San Diego Union-Tribune (Sunday)

IRAN CLAIMS ITS HIGHEST SATELLITE LAUNCH YET

Critics worry such a feat could advance missile program

- BY JON GAMBRELL

Iran said Saturday it had conducted a successful satellite launch into its highest orbit yet, the latest for a program the West fears improves Tehran’s ballistic missiles.

The announceme­nt comes as heightened tensions grip the wider Middle East over Israel’s continued war on Hamas in the Gaza Strip, and just days after Iran and Pakistan engaged in tit-for-tat airstrikes in each others’ countries.

The Iranian Soraya satellite was placed in an orbit at some 460 miles above the Earth’s surface with its three-stage Qaem 100 rocket, the state-run IRNA news agency said.

It did not immediatel­y acknowledg­e what the satellite did, though telecommun­ications minister Isa Zarepour described the launch as having a 110-pound payload.

The launch was part of Iran’s Revolution­ary Guard’s space program alongside Iran’s civilian space program, the report said.

Footage released by Iranian media showed the rocket blast off from a mobile launcher, a religious verse referring to Shiite Islam’s 12th hidden imam written on its side.

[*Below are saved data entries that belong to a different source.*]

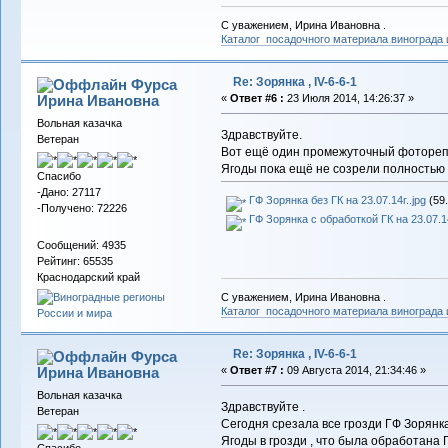
С уважением, Ирина Ивановна .
Каталог посадочного материала винограда
Re: Зорянка , IV-6-6-1
Фурса
Ирина Ивановна
«
Ответ #6 :
23 Июля 2014, 14:26:37 »
Вольная казачка
Здравствуйте.
Ветеран
Вот ещё один промежуточный фоторепо
Ягоды пока ещё не созрели полностью , 
Спасибо
-Дано: 27117
ГФ Зорянка без ГК на 23.07.14г..jpg
(59.
-Получено: 72226
ГФ Зорянка с обработкой ГК на 23.07.14
Сообщений: 4935
Рейтинг: 65535
Краснодарский край
С уважением, Ирина Ивановна .
Каталог посадочного материала винограда
Re: Зорянка , IV-6-6-1
Фурса
Ирина Ивановна
«
Ответ #7 :
09 Августа 2014, 21:34:46 »
Вольная казачка
Здравствуйте .
Ветеран
Сегодня срезала все грозди ГФ Зорянка
Ягоды в грозди , что была обработана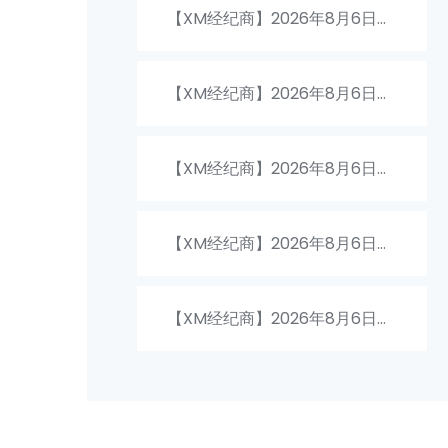
及镑兑换人民币汇率是多少
【XM经纪商】2026年8月6日比
尔兑换人民币汇率是多少
【XM经纪商】2026年8月6日冰
岛克朗兑换人民币汇率最新收盘
【XM经纪商】2026年8月6日印
概况
尼盾兑换人民币汇率最新收盘概
【XM经纪商】2026年8月6日迪
况
拉姆兑换人民币汇率最新收盘概
【XM经纪商】2026年8月6日瑞
况
典克朗兑换人民币汇率最新收盘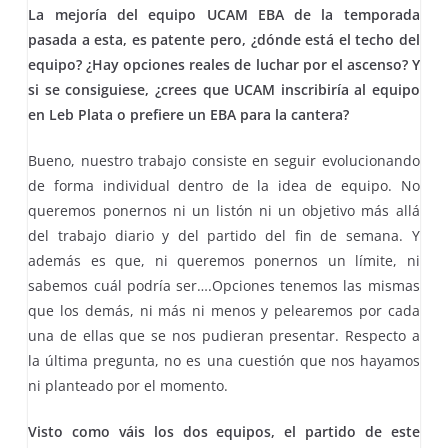
La mejoría del equipo UCAM EBA de la temporada
pasada a esta, es patente pero, ¿dónde está el techo del
equipo? ¿Hay opciones reales de luchar por el ascenso? Y
si se consiguiese, ¿crees que UCAM inscribiría al equipo
en Leb Plata o prefiere un EBA para la cantera?
Bueno, nuestro trabajo consiste en seguir evolucionando
de forma individual dentro de la idea de equipo. No
queremos ponernos ni un listón ni un objetivo más allá
del trabajo diario y del partido del fin de semana. Y
además es que, ni queremos ponernos un límite, ni
sabemos cuál podría ser….Opciones tenemos las mismas
que los demás, ni más ni menos y pelearemos por cada
una de ellas que se nos pudieran presentar. Respecto a
la última pregunta, no es una cuestión que nos hayamos
ni planteado por el momento.
Visto como váis los dos equipos, el partido de este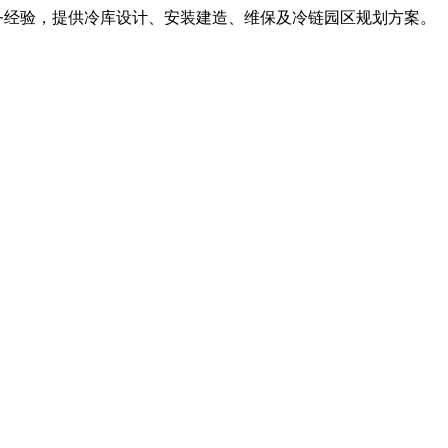
服务经验，提供冷库设计、安装建造、维保及冷链园区规划方案。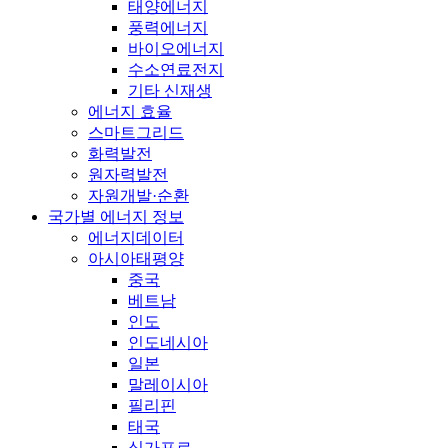
태양에너지
풍력에너지
바이오에너지
수소연료전지
기타 신재생
에너지 효율
스마트그리드
화력발전
원자력발전
자원개발·순환
국가별 에너지 정보
에너지데이터
아시아태평양
중국
베트남
인도
인도네시아
일본
말레이시아
필리핀
태국
싱가포르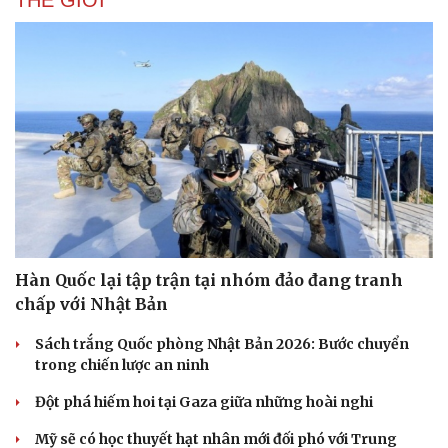
THẾ GIỚI
Du lịch
Podcast
Tư vấn
Câu chuyện thời sự
Săn Tour
Đọc truyện đêm khuya
check-in
Cửa sổ tình yêu
Kể chuyện cho bé
Hạt giống tâm hồn
Hàn Quốc lại tập trận tại nhóm đảo đang tranh
chấp với Nhật Bản
Sách trắng Quốc phòng Nhật Bản 2026: Bước chuyển
trong chiến lược an ninh
Đột phá hiếm hoi tại Gaza giữa những hoài nghi
Mỹ sẽ có học thuyết hạt nhân mới đối phó với Trung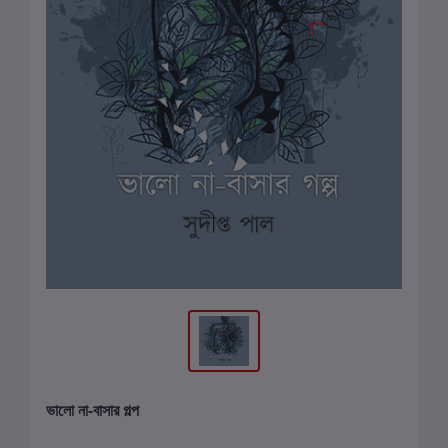
ভালো না-বাসার গল্প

An Associated Press analysis of the footage suggested the launch happened at the Guard’s launch pad on the outskirts of the city of Shahroud, some 215 miles east of the capital, Tehran. Iran’s three latest successful satellite launches have all happened at the site.

There was no independen­t confirmati­on Iran had successful­ly put the satellite in orbit. The U.S. military and the State Department did not respond to a request for comment.

The United States has previously said Iran’s satellite launches defy a U.N. Security Council resolution and called on Tehran to undertake no activity involving ballistic missiles capable of delivering nuclear weapons. U.N. sanctions related to Iran’s ballistic missile program expired in October.

Under Iran’s relatively moderate former President Hassan Rouhani, the Islamic Republic slowed its space program for fear of raising tensions with the West. Hard-line President Ebrahim Raisi, a protégé of Supreme Leader Ayatollah Ali Khamenei who came to power in 2021, has pushed the program forward.

The U.S. intelligen­ce community’s 2023 worldwide threat assessment said the developmen­t of satellite launch vehicles “shortens the timeline” for Iran to develop an interconti­nental ballistic missile because it uses similar technology.

Interconti­nental ballistic missiles can be used to deliver nuclear weapons. Iran is now producing uranium close to weapons-grade levels after the collapse of its nuclear deal with world powers.

Tehran has enough enriched uranium for “several” nuclear weapons, if it chooses to produce them, the head of the Internatio­nal Atomic Energy Agency repeatedly has warned.

Iran has always denied seeking nuclear weapons and says its space program, like its nuclear activities, is for purely civilian purposes. However, U.S. intelligen­ce agencies and the IAEA say Iran had an organized military nuclear program up until 2003.

The involvemen­t of the Guard in the launches, as well as it being able to launch the rocket from a mobile launcher, raises concerns for the West. The Guard, which answers only to Khamenei, revealed its space program back in 2020.

Over the past decade, Iran has sent several shortlived satellites into orbit and in 2013 launched a monkey into space. The program has seen recent troubles, however.

There have been five failed launches in a row for the Simorgh program, another satellite-carrying rocket.

A fire at the Imam Khomeini

Spaceport in February 2019 killed three researcher­s, authoritie­s said at the time.

A launchpad rocket explosion later that year drew the attention of then-president Donald Trump, who taunted Iran with a tweet showing what appeared to be a U.S. surveillan­ce photo of the site.

In December, Iran sent a capsule into orbit capable of carrying animals as it prepares for human missions in the coming years.